Larry Light: Diversification is worshipped in financial circles. And it is codified in Modern Portfolio Theory.

Michael Oyster: When the markets are doing what everyone hopes they do, which is rise, the brilliance of Harry Markowitz’ Modern Portfolio Theory is often celebrated.

Then, account balances are rising, risks are seemingly declining, or under control, and financial institutions are widely viewed as true engines of humanity.

Few financial theories have effected such positive change in the world as MPT. After it was introduced in 1952, it helped institutional investors evolve their portfolios into higher returning areas of the financial markets. This was a profound shift for portfolios that historically were anchored in the perceived safety of bonds. The higher returns of a diversified portfolio have enabled many organizations to do even more good.

Light: And that sounds too good to be true.

Oyster: Much has changed since 1952. We have come to learn through experience that the volatility of price, both up and down,, which is the measure of risk in the MPT model, is not really practical or even relevant.

The risk that people really care about is the risk of loss, and herein lies a hard lesson that everyone ultimately learns. There is a difference between models and markets and ivory towers and Wall Street.

Light: Tell us how.

Oyster: Financial models suggest that low historical correlations between investments of different asset classes can help stabilize portfolios during periods of market stress.
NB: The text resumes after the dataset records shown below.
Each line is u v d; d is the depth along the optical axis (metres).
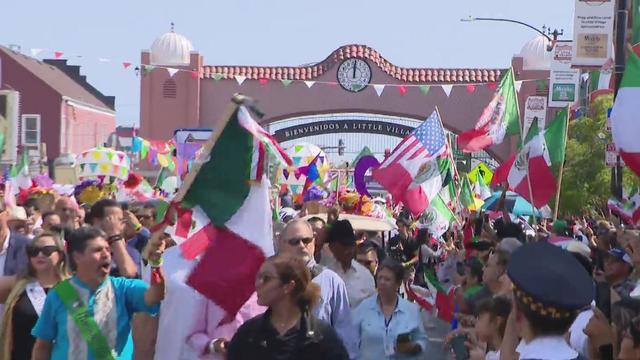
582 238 41.62
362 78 114.88
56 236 20.14
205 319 18.31
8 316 19.89
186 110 116.38
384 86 104.88
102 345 17.08
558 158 35.25
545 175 35.06
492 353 16.44
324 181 71.50
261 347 14.85
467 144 43.94
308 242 19.69
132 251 25.75
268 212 18.23
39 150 130.38
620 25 41.38
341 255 23.53
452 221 48.28
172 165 68.31
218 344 17.92
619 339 16.14
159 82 116.62
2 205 24.89
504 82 43.59
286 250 19.64
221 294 18.00
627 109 25.08
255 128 17.47
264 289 14.81
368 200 50.03
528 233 39.47
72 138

But most institutional portfolios derive nearly all their risk from the whims of the stock market. We have learned that lesson again, and again, and each crisis seems to make this relationship even stronger.

Observers who bemoan short-term price gyrations in institutional portfolios are often rebuked with an elegantly described, but perhaps overly aspirational, description of risk for perpetual institutions, which goes something like the following:

Risk is not volatility. It is the permanent impairment of capital, which is a loss that even an infinite amount of recovery time cannot repair.

If, however, that provided a full description of institutional risk, and no amount of short-term volatility was consequential so long as capital was never permanently impaired. Then the investment solution would be simple.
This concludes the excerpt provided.